CONSIGNA -
Prosigue el texto sobre Miguel Delibes a partir de la última oración que aparece.

TEXTO PROPORCIONADO -

● ● ● ● ●

Delibes, nobleza obliga

La forja de un mito literario obedece a factores que no siempre tienen que ver con la obra de un escritor. Hay autores como don Alonso de Madrigal, ‘el Tostado’, seguramente el más grande intelectual de su época a pesar de su corta estatura, que han pasado a la historia de la literatura por lo prolijo de su obra, aunque muy pocos sean capaces hoy de recordar el título de alguno de sus escritos; sin embargo, su nombre ha quedado grabado en el imaginario popular con el dicho de «escribes más que el Tostado». A otros, en cambio, como a San Juan de la Cruz o a Gustavo Adolfo Bécquer, les bastó apenas escribir un puñado de poemas encendidos para convertirse en referencias universales; catedráticos, profesores y, sobre todo, lectores y escritores que se encomendaron a su magisterio, fueron construyendo poco a poco un icono que terminó traspasando el tiempo y convirtiéndose en mitología.

Quienes hemos tenido el privilegio estas semanas de vivir los acontecimientos sucedidos alrededor de la muerte de Miguel Delibes, incluido el último y emocionante homenaje a su figura en la Real Academia Española, el pasado jueves, tenemos la impresión de que no sólo estamos asistiendo a una de las más conmovedoras demostraciones de amor hacia un escritor por parte de sus lectores, sino también al propio nacimiento de un mito. Un mito que vincula ya para siempre el nombre de Miguel Delibes y el de Valladolid; el nombre de Miguel Delibes y el de Castilla. De nuevo el gran símbolo literario de Castilla, un siglo después de la Generación del 98, pero con un arraigo popular infinitamente superior. Y desde dentro.
Ayer hemos sabido que el nombre de Miguel Delibes tendría que haber estado incluido también en la nueva lista de la Nobleza española, al lado de otros ilustres contemporáneos suyos como Tàpies, Marcelino Oreja, Sánchez Asiaín, Roser Rahola/Vicens Vives, Moreno de Arteaga o Gonzalo Anes. Pero la muerte del escritor y la sencillez y naturalidad que los hijos heredaron del padre no lo han propiciado. Es quizás lo más coherente. Si por algo se caracterizó Miguel Delibes en su vida fue por su permanente rechazo a otras distinciones que no fueran las de sus lectores, sus amigos o sus compañeros escritores.

● ● ● ● ●

(Registros almacenados)

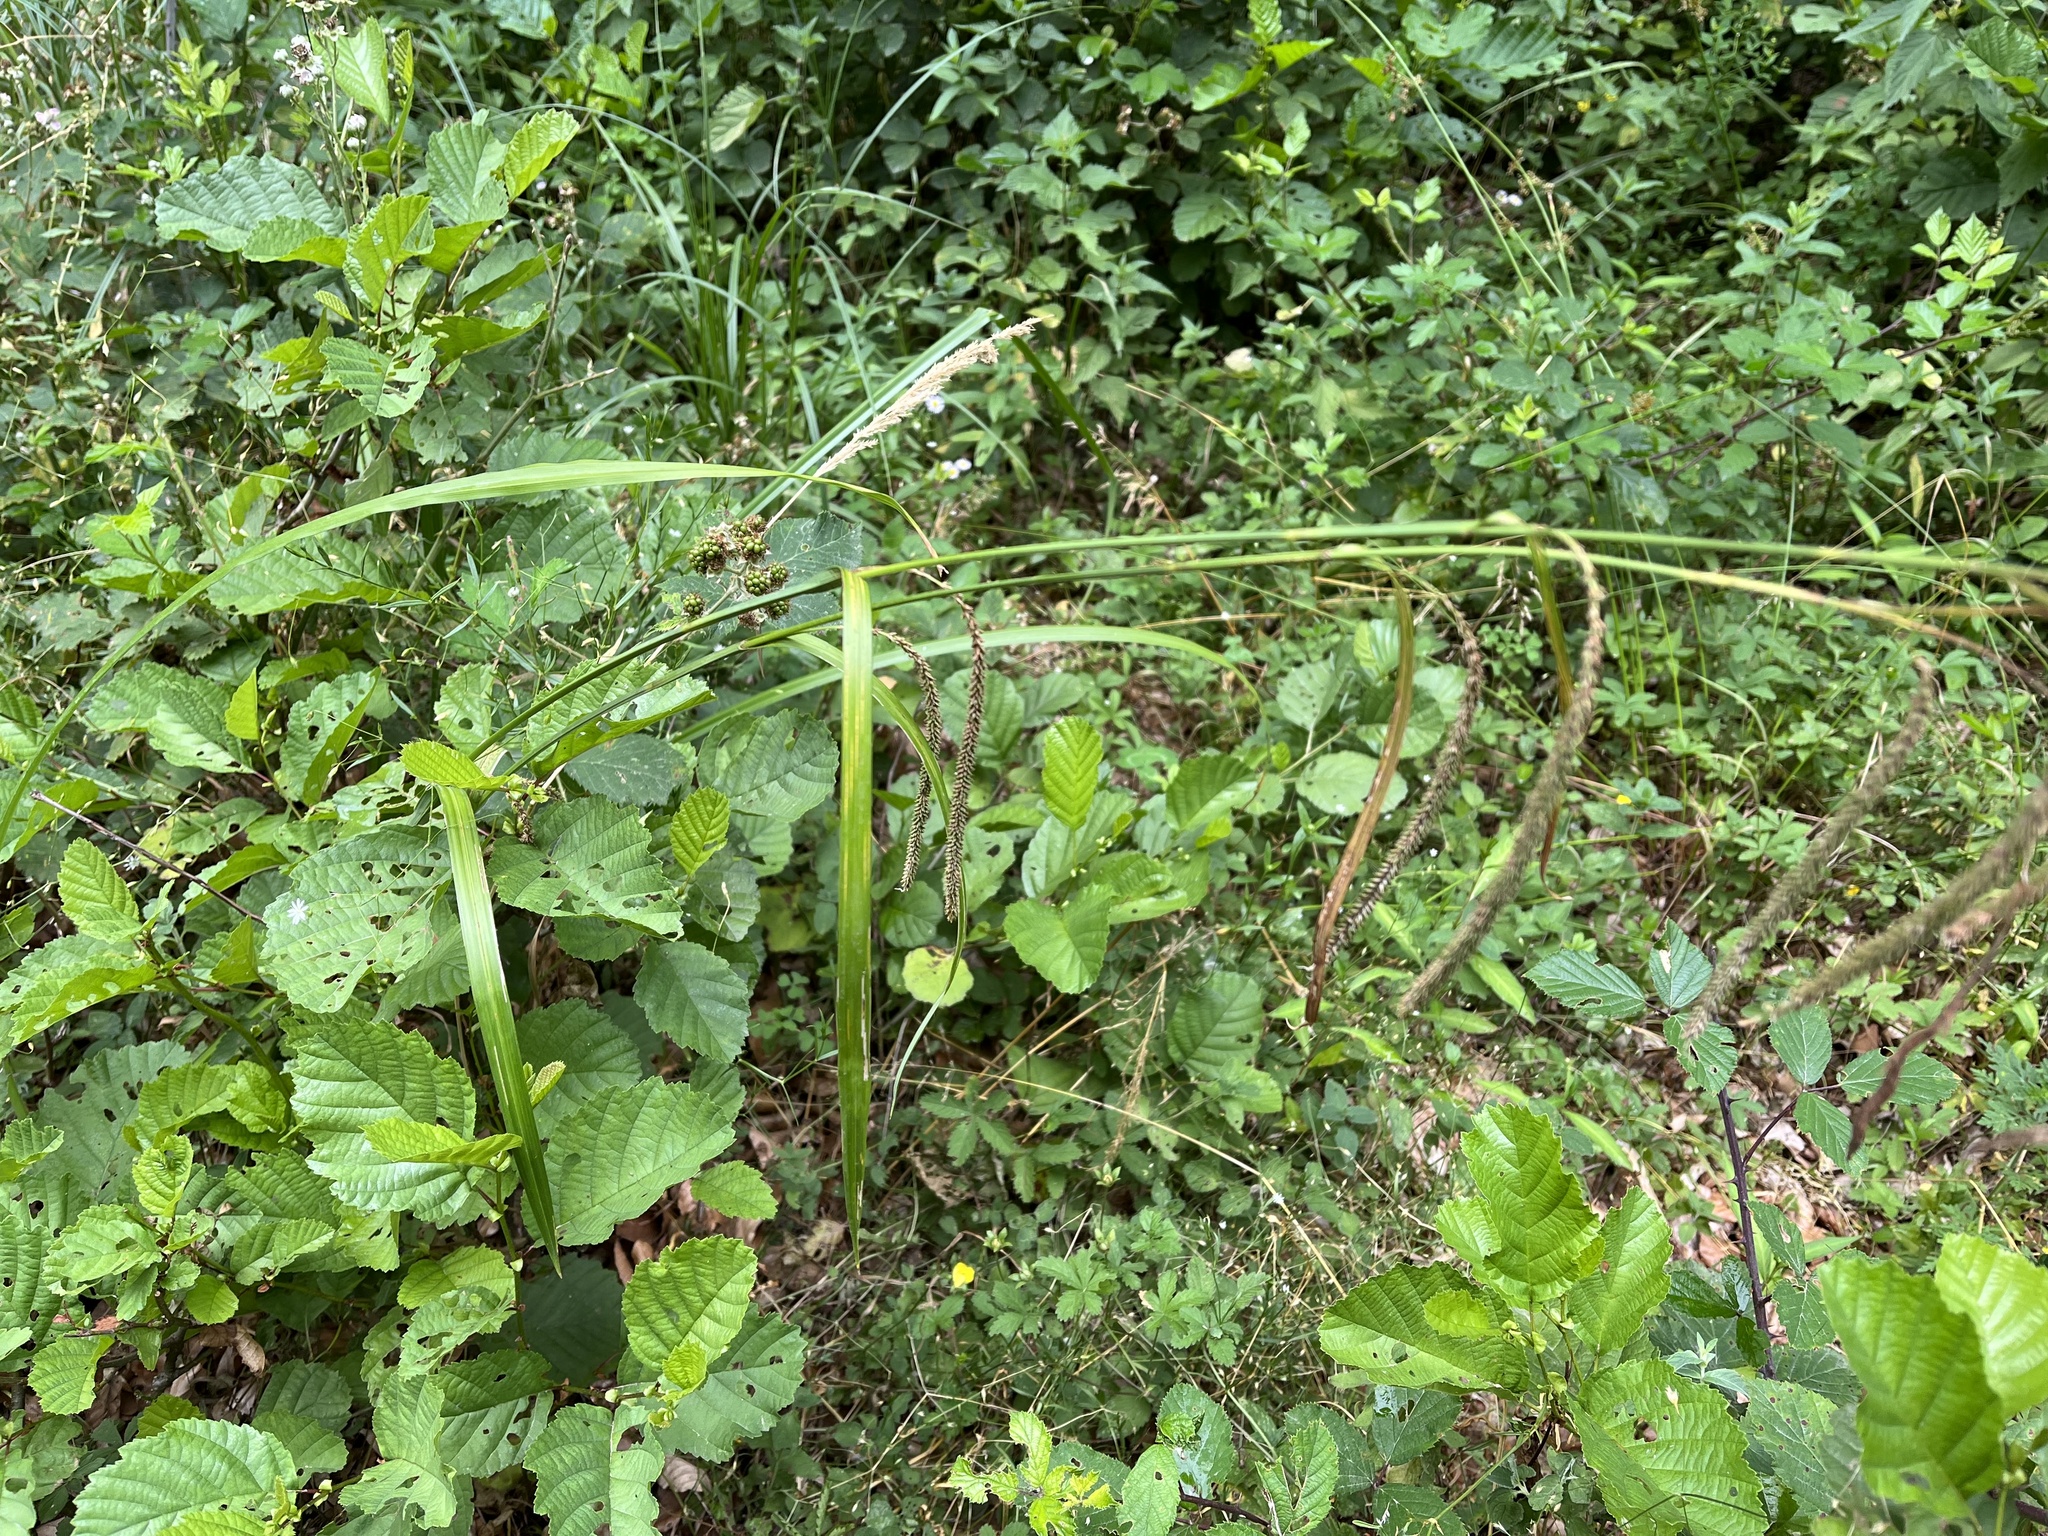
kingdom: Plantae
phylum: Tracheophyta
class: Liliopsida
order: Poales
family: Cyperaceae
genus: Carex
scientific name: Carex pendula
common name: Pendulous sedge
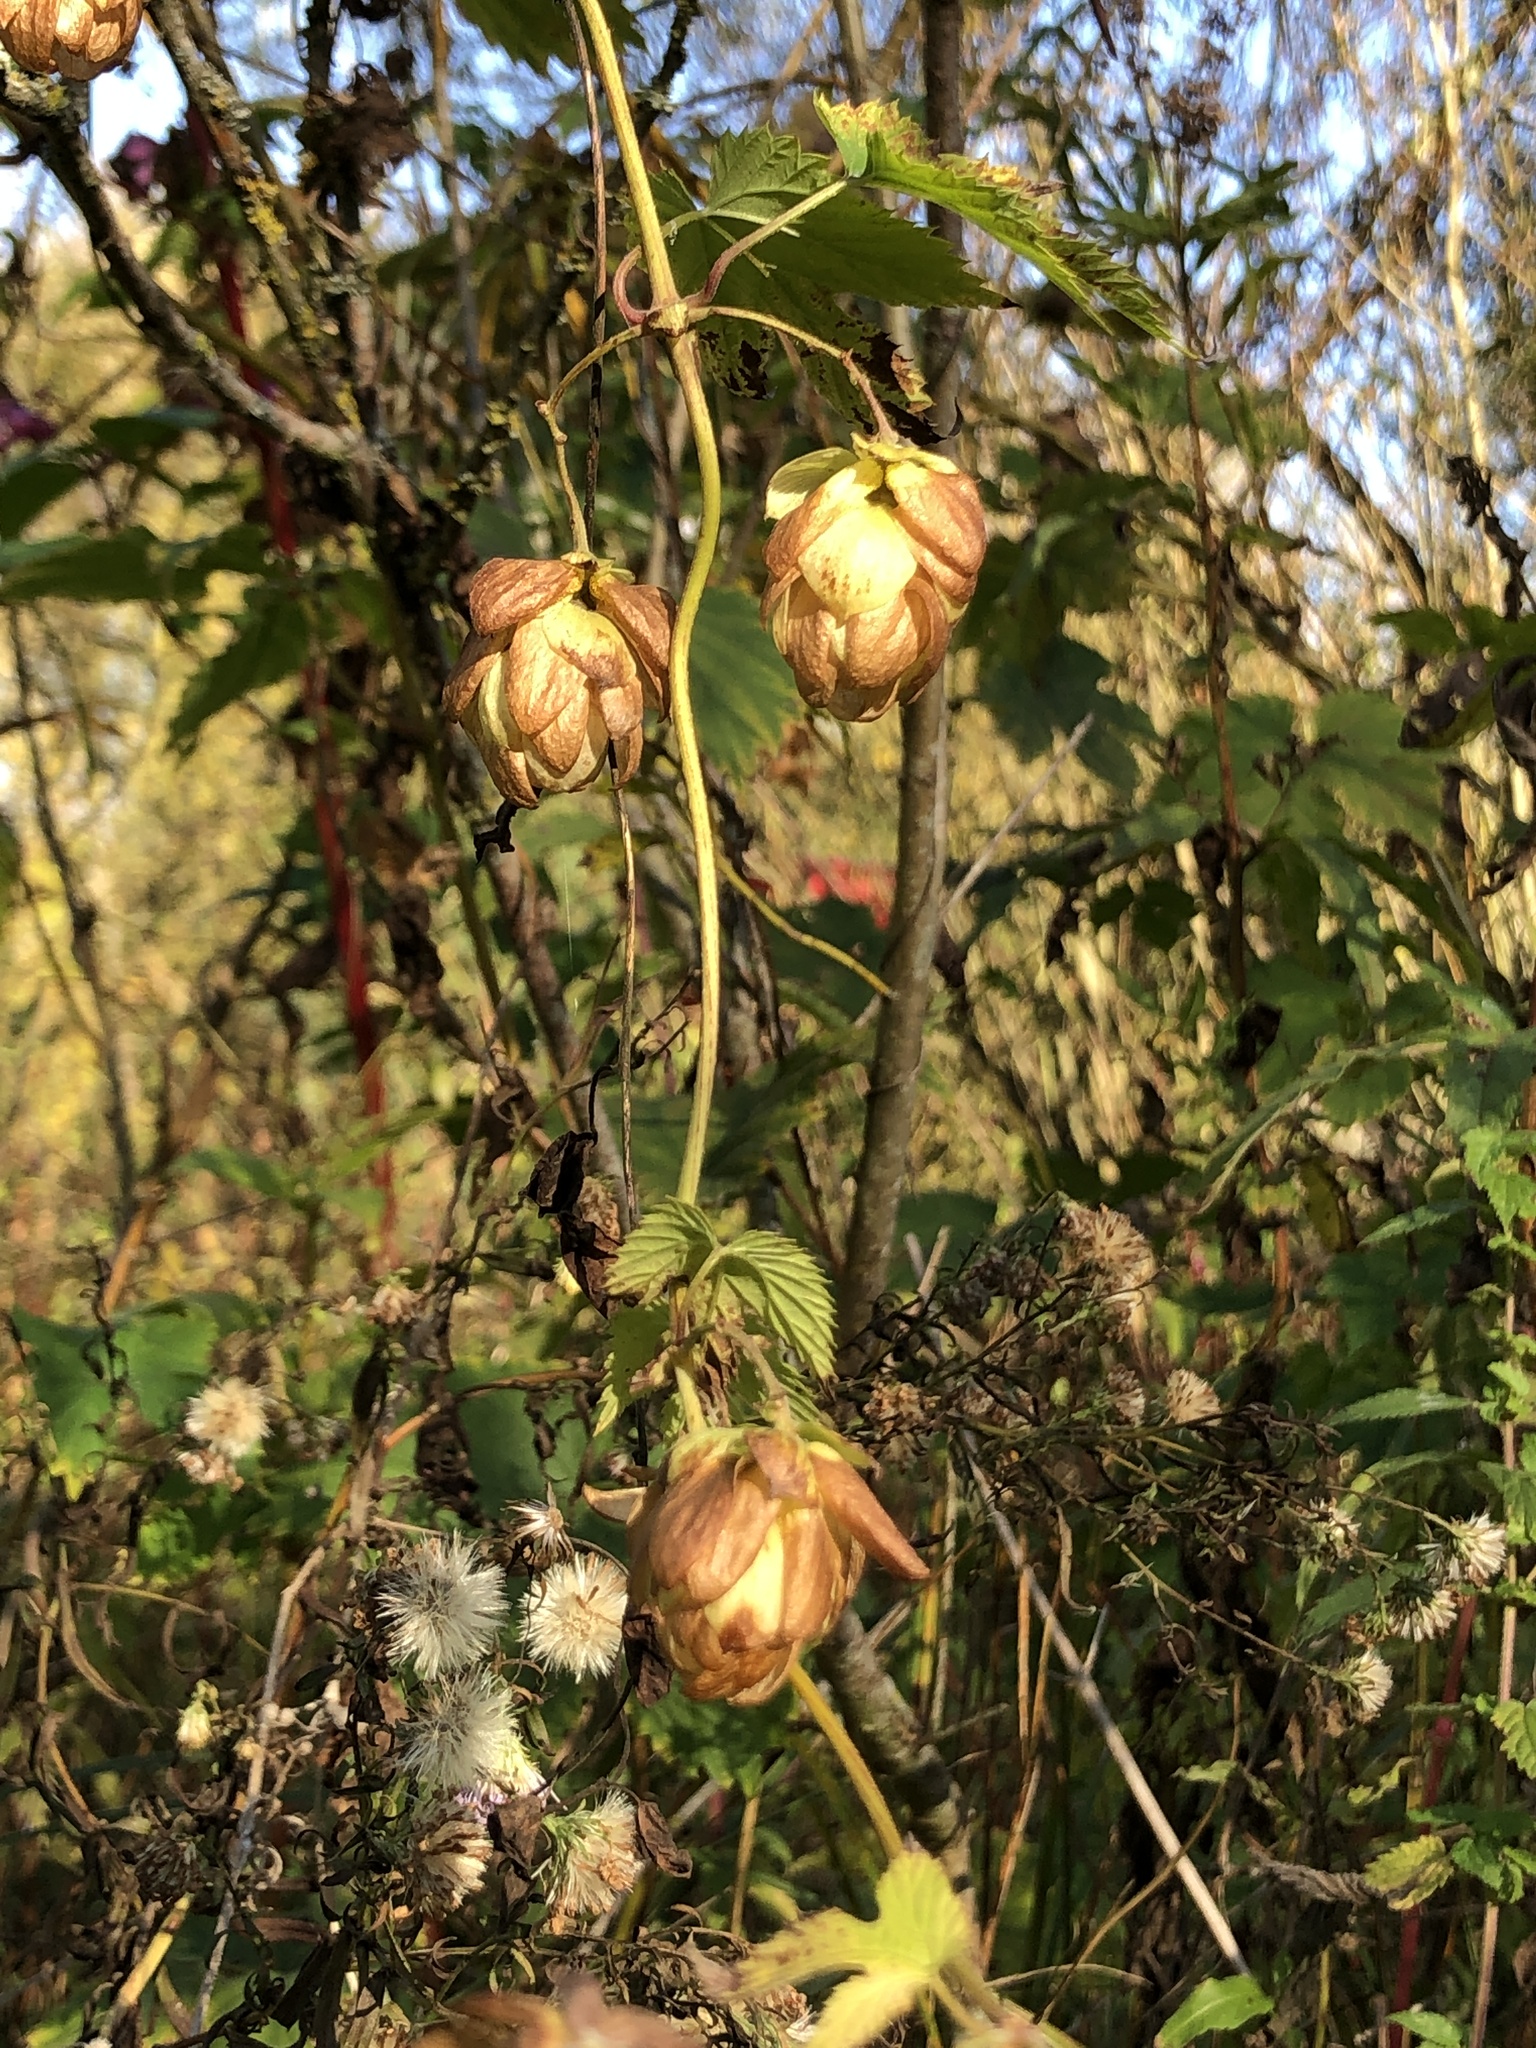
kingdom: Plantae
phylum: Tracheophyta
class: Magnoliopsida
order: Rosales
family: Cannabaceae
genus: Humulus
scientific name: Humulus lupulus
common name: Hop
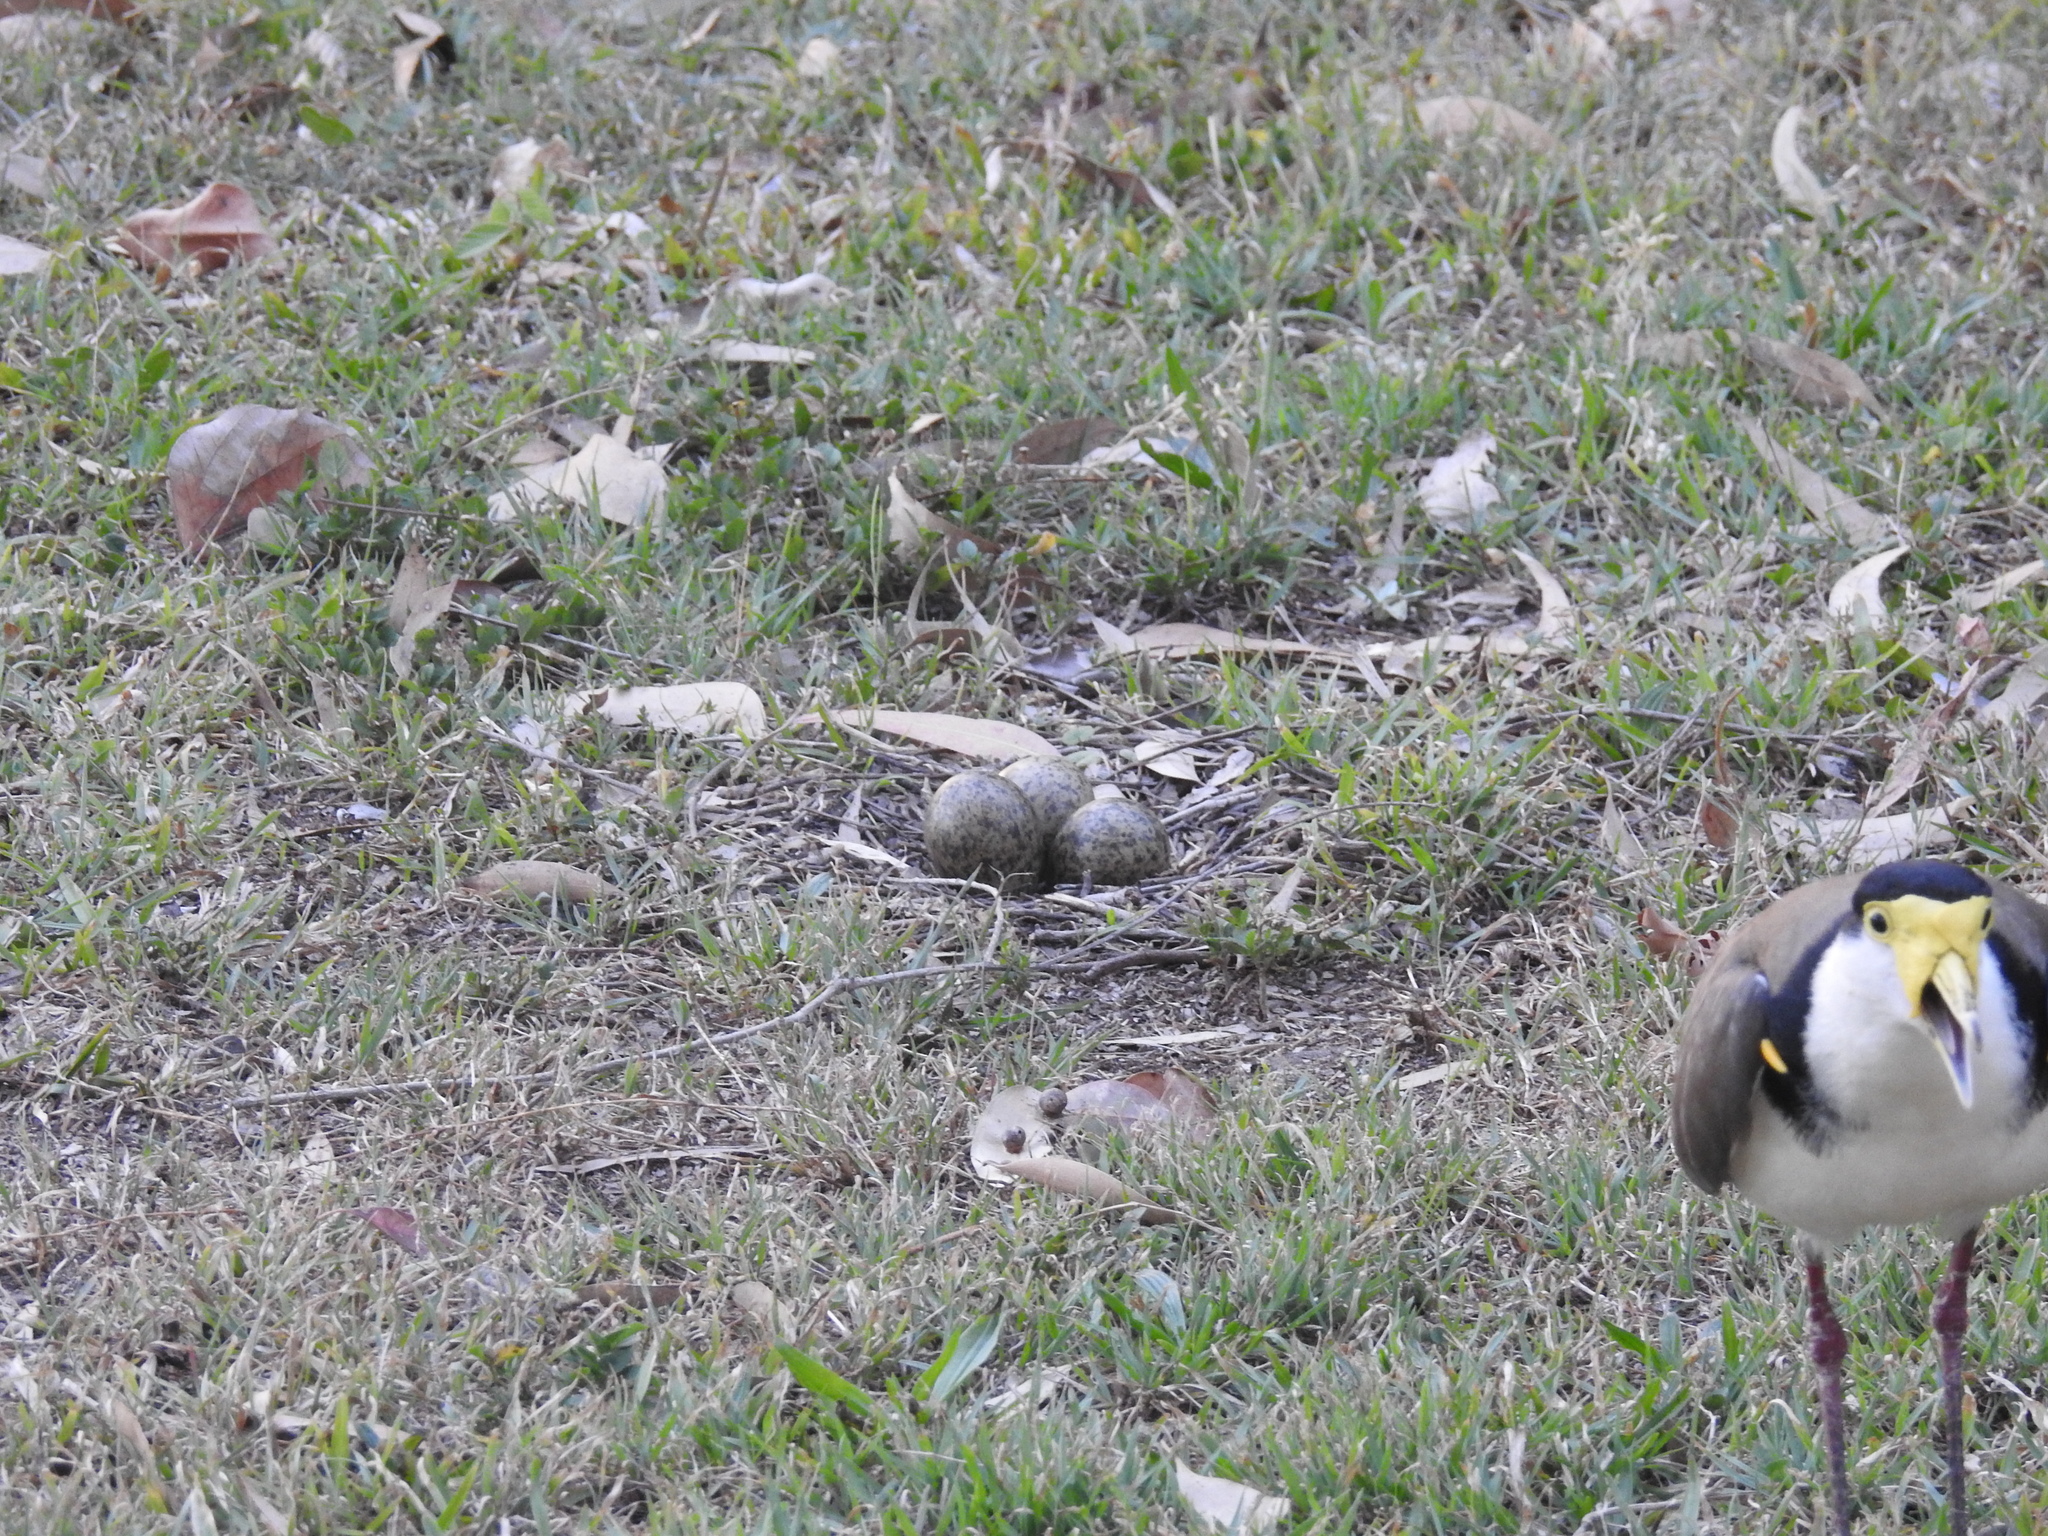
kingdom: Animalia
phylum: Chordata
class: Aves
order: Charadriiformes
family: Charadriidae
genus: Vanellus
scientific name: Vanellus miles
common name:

● ● ● ● ●

RESPUESTA REDACTADA -
Aunque las comparaciones son siempre odiosas, mucho se ha hablado estos días, al arrimo del asunto del Nobel que Delibes nunca consiguió, sobre las semejanzas y diferencias entre el escritor castellano y su compañero de letras Camilo José Cela. En puridad literaria, ni se pueden ni se deben comparar dos obras que forman parte de la mejor literatura española de todos los tiempos. Pero en lo referente al capítulo de títulos y distinciones, hay que reconocer que a Cela, por ejemplo, el Marquesado de Iria Flavia le venía como anillo al dedo, no sólo porque soñó desde niño con ser noble, Nobel y escritor distinguido, sino también por la alcurnia que quiso dar siempre a todos sus actos, mientras que Delibes era otra cosa. Hay una alta nobleza de las grandes gestas militares, sociales y culturales (la actual monarquía se honra con su preferencia por estas últimas), y una pequeña nobleza que va de suyo con esa vieja hidalguía popular castellana que tan bien reflejaron en sus obras Cervantes o Miguel Delibes. Una nobleza cotidiana que no necesita de títulos más sonoros para demostrar cada día que la de la sencillez es la más alta grandeza a la que puede aspirar un ser humano. No es éste, desde luego, un mal título, y a Miguel Delibes ya se lo habían dado hace tiempo sus millones de lectores de todo el mundo. ¿Puede aspirarse a dignidad mayor?